*REQUIRED WORK*
a: Please reproduce the passage on demolition wood waste between "That proof problem" and "nobody graded it.", inclusive, word for word.
b: Write out the lines in the entries between the lines holding "## Overview" and "## 🎯 Major Accomplishments", inclusive, with nothing else.

*SELECTED TEXT*
Segment Open

A demolition crew in Seattle rips the studs out of a 1948 bungalow. The old-growth Douglas fir — tighter grain than anything growing in a managed forest today — gets tossed into a roll-off container. Destination: Subtitle C landfill, where it’ll decompose into methane for the next forty years. The wood is structurally superior to the framing lumber at Home Depot. Nobody can prove it.
That proof problem is the entire bottleneck.
American building demolitions generate 39.5 million tons of wood waste each year, according to EPA data. Only 11.2 million tons get repurposed. The rest — 29.6 million tons, roughly 10.5 billion board feet — goes to landfills or gets burned as fuel. Not because the wood is bad. Because nobody graded it.

Segment Closed

*DATA TO EXAMINE*
Segment Open

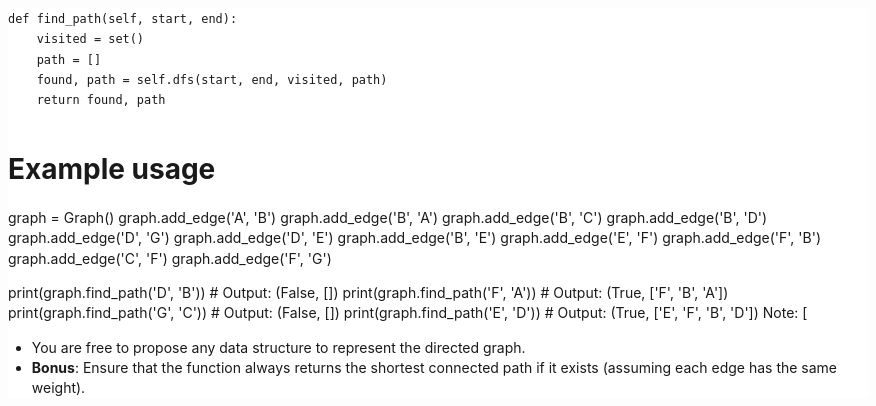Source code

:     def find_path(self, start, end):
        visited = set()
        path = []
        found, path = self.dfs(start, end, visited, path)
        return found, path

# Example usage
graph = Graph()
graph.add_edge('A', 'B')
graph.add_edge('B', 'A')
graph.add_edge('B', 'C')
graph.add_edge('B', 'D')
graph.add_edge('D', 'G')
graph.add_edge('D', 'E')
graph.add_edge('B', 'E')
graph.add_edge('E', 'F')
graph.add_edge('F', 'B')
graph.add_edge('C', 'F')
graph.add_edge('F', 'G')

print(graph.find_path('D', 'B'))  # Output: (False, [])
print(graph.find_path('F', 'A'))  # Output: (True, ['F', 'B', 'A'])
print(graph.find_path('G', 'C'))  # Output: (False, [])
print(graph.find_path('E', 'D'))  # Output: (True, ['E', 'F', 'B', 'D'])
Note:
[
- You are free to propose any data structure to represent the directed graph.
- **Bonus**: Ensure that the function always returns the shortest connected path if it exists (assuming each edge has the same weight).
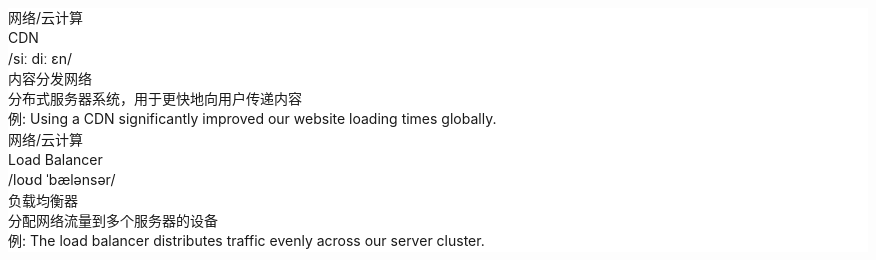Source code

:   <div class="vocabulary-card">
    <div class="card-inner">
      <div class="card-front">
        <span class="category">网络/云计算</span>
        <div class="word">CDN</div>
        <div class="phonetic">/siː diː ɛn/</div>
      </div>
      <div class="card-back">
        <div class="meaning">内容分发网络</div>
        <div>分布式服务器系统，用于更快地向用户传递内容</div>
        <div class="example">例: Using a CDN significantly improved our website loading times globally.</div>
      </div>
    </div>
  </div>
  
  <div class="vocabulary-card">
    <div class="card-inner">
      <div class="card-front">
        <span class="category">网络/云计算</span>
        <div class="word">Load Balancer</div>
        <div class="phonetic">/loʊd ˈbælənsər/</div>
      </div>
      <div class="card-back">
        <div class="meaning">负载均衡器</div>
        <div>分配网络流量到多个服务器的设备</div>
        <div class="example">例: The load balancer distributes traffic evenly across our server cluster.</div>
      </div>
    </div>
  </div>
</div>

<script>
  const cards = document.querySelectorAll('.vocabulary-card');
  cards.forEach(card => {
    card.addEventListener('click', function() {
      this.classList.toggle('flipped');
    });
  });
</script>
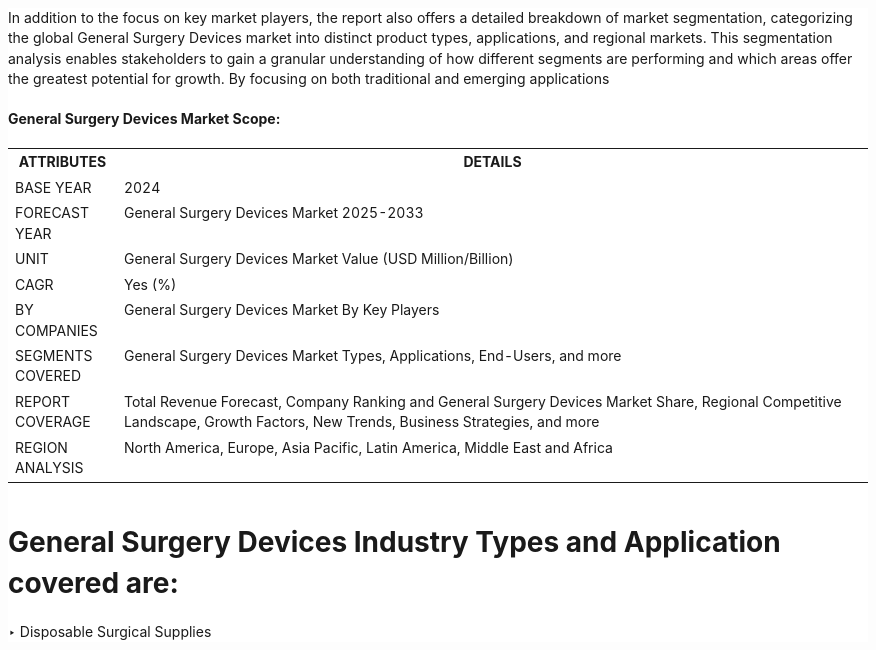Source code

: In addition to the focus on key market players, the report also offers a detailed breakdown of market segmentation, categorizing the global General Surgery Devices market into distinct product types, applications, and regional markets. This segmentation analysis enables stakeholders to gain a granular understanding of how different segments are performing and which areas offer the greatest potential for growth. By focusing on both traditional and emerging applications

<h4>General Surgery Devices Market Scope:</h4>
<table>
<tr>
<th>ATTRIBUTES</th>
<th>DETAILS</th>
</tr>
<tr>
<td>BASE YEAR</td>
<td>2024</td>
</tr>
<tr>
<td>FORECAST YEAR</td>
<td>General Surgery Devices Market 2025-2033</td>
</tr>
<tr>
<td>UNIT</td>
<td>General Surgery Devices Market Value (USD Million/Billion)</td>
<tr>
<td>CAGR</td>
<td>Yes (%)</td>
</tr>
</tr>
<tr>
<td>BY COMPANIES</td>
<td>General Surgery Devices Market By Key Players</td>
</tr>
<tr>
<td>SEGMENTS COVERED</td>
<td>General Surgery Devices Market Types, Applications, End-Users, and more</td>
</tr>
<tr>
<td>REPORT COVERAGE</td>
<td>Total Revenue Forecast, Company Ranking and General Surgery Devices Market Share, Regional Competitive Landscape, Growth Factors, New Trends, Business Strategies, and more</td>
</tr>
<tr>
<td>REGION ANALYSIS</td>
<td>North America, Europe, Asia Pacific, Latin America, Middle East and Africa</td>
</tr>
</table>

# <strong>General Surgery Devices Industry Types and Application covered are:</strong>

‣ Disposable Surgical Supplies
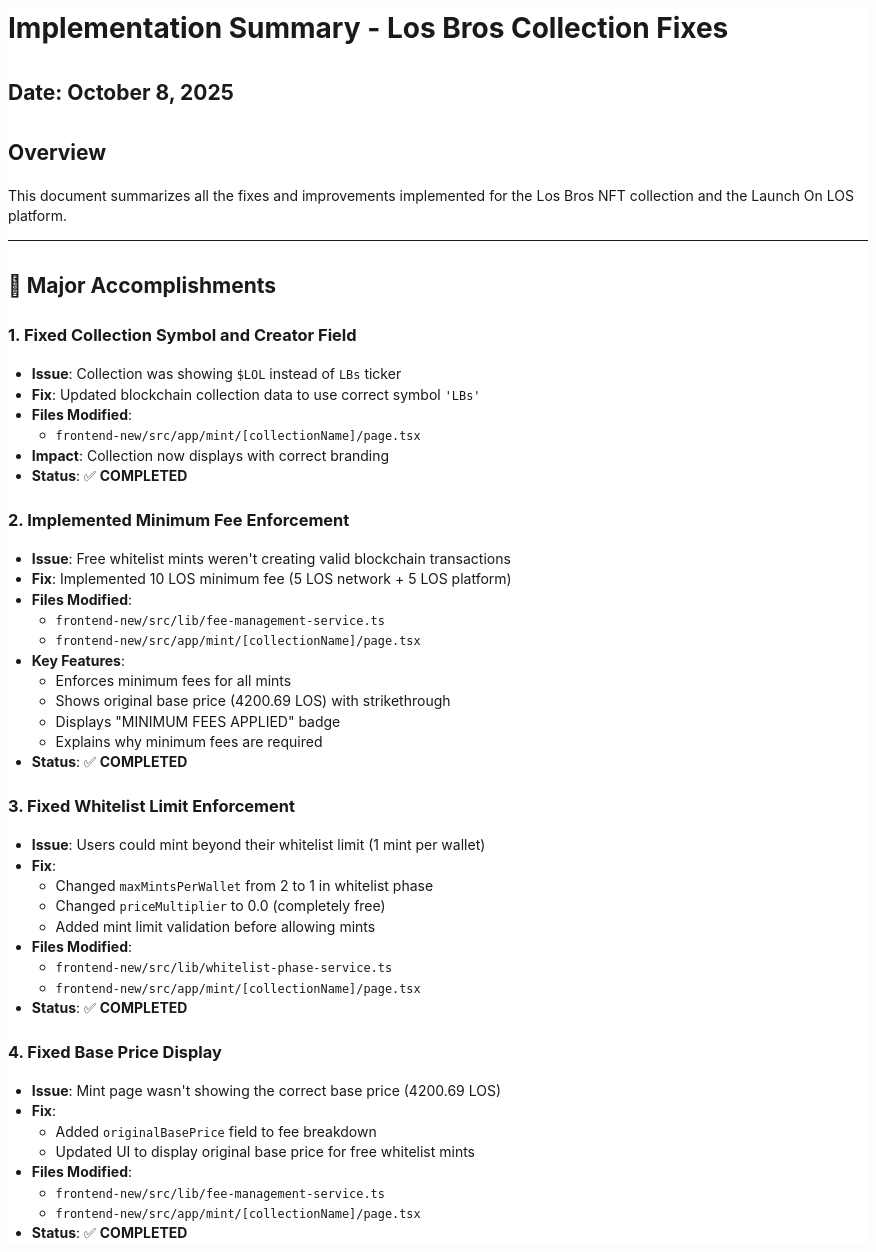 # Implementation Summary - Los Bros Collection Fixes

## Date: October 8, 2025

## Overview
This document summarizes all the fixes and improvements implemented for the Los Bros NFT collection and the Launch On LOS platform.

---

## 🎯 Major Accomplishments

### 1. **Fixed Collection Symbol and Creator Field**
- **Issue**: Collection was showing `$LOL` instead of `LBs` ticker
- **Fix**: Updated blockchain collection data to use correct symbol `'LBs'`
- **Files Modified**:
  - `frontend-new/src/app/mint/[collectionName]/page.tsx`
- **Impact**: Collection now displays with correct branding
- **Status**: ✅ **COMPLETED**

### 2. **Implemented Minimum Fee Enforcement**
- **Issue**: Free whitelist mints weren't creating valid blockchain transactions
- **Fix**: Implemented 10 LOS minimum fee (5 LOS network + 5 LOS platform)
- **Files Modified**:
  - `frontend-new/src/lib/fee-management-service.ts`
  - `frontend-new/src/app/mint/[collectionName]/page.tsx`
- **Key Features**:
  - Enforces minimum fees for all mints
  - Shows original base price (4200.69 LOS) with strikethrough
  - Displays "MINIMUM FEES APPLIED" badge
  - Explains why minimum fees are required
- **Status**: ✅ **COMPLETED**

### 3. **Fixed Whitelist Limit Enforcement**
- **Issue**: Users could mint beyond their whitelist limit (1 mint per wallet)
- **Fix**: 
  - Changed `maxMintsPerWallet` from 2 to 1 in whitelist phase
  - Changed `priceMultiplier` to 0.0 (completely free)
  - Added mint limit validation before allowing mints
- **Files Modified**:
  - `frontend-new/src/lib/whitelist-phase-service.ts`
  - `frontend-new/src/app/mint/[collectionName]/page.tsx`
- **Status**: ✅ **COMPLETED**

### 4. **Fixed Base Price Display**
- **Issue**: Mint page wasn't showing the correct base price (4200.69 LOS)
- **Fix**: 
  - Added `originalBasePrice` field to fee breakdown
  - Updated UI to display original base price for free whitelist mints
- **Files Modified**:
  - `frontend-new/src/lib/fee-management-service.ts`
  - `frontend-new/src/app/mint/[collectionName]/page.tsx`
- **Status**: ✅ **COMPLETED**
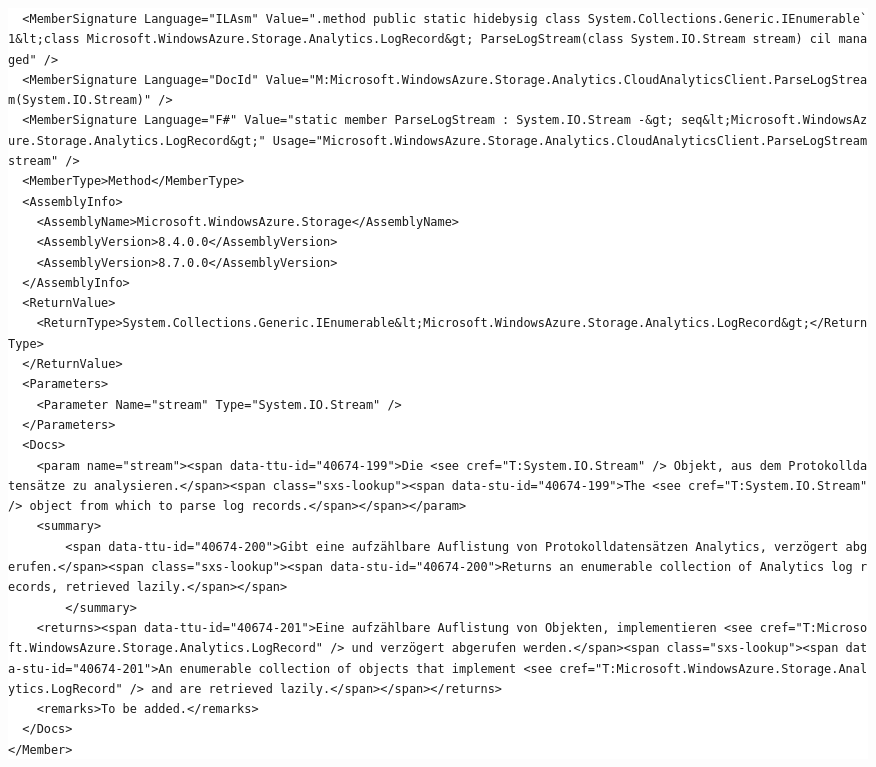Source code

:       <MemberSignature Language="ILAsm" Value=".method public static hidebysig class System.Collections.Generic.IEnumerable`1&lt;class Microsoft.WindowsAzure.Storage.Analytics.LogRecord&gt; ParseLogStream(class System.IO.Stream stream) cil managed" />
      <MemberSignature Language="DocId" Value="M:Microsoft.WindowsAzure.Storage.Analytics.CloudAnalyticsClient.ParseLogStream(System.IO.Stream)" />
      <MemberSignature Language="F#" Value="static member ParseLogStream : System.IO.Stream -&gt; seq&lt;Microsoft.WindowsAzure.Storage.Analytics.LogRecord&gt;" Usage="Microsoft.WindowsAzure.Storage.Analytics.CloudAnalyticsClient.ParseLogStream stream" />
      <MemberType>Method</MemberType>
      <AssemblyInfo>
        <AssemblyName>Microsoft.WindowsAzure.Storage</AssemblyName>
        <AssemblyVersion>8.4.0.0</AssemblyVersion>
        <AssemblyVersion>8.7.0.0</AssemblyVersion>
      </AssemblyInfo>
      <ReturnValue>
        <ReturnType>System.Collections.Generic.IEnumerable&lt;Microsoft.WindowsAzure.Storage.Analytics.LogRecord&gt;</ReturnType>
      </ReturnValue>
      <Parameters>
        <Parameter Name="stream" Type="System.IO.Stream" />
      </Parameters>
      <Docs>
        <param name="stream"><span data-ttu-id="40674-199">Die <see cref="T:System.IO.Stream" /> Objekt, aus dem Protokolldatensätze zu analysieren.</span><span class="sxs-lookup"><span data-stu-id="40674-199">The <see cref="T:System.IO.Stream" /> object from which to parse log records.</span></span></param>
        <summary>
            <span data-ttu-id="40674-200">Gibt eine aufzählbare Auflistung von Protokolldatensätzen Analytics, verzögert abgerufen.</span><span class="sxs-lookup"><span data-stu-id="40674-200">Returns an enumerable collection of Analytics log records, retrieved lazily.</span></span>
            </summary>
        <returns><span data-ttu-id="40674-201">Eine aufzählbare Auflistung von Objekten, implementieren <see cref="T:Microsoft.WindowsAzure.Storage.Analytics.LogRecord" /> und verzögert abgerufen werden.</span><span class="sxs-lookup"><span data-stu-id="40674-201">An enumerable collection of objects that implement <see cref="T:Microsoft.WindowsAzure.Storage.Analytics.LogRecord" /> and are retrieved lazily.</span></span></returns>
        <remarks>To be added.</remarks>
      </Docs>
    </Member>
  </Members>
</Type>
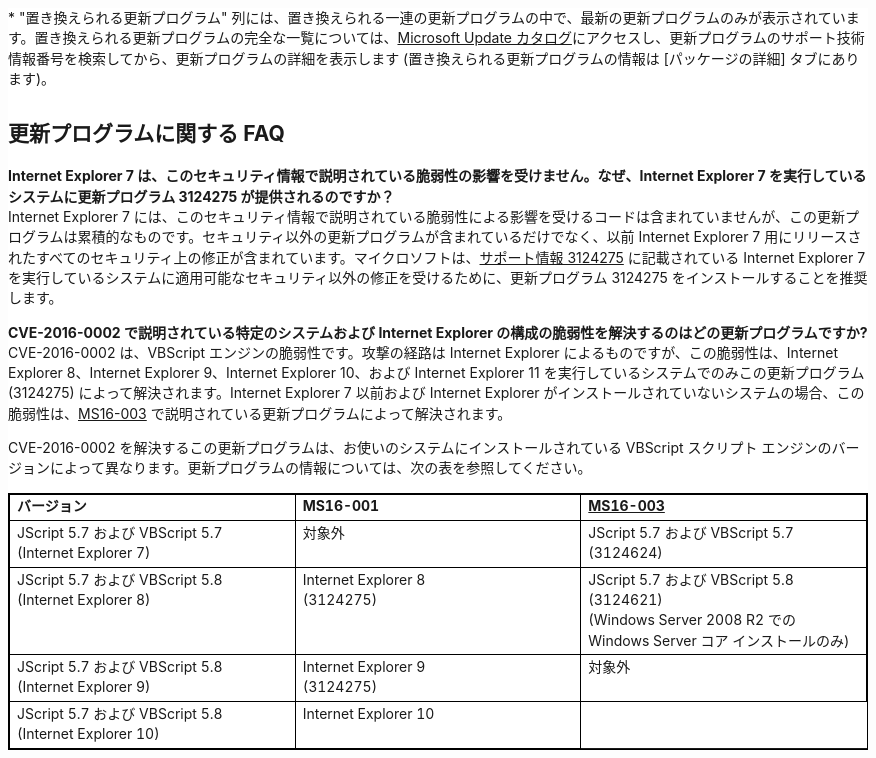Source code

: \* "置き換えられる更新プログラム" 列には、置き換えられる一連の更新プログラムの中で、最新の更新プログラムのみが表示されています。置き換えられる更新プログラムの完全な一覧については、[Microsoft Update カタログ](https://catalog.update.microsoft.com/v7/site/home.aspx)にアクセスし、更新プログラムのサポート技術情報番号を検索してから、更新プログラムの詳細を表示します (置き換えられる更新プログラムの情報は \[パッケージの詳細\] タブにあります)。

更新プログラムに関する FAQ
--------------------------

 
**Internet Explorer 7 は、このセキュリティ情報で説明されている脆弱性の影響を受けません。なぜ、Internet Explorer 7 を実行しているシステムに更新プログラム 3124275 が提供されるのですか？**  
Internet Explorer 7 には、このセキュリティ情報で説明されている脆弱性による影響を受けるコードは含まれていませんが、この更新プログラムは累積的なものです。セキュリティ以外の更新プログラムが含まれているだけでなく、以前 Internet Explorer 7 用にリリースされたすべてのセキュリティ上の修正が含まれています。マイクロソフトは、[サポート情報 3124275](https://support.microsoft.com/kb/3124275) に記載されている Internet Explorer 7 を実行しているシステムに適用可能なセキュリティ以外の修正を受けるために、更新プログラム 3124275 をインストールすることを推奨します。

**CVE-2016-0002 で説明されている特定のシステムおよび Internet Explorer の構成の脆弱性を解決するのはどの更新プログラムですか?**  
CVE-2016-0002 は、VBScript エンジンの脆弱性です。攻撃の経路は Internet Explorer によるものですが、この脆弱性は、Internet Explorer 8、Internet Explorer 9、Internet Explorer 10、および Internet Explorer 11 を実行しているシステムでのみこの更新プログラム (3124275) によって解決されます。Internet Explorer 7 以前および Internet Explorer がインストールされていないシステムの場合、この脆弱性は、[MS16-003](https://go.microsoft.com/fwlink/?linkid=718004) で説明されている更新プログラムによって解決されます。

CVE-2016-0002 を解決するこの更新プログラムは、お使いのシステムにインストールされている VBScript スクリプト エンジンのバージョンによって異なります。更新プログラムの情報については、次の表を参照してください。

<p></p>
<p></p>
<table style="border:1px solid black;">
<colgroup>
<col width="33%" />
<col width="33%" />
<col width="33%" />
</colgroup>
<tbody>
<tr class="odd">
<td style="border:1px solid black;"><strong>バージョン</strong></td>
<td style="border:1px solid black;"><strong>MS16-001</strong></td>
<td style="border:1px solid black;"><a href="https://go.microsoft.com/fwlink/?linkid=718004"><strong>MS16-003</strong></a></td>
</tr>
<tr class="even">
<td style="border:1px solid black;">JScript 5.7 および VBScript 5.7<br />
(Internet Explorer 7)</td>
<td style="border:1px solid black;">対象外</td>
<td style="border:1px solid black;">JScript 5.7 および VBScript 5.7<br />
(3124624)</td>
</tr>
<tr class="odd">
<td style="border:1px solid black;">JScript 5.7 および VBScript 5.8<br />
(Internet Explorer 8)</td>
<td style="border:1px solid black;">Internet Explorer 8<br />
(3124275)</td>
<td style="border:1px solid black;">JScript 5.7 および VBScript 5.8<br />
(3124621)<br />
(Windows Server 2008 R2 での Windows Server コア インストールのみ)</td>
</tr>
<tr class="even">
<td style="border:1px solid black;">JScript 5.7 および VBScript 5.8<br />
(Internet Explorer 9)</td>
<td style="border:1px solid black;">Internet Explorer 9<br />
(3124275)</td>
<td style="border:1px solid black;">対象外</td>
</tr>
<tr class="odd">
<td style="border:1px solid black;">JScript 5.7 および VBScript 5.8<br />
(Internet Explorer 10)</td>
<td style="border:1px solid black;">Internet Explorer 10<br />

Segment Closed

*ANSWER LIST*
a:
That proof problem is the entire bottleneck.
American building demolitions generate 39.5 million tons of wood waste each year, according to EPA data. Only 11.2 million tons get repurposed. The rest — 29.6 million tons, roughly 10.5 billion board feet — goes to landfills or gets burned as fuel. Not because the wood is bad. Because nobody graded it.

b:
## Overview
This document summarizes all the fixes and improvements implemented for the Los Bros NFT collection and the Launch On LOS platform.

---

## 🎯 Major Accomplishments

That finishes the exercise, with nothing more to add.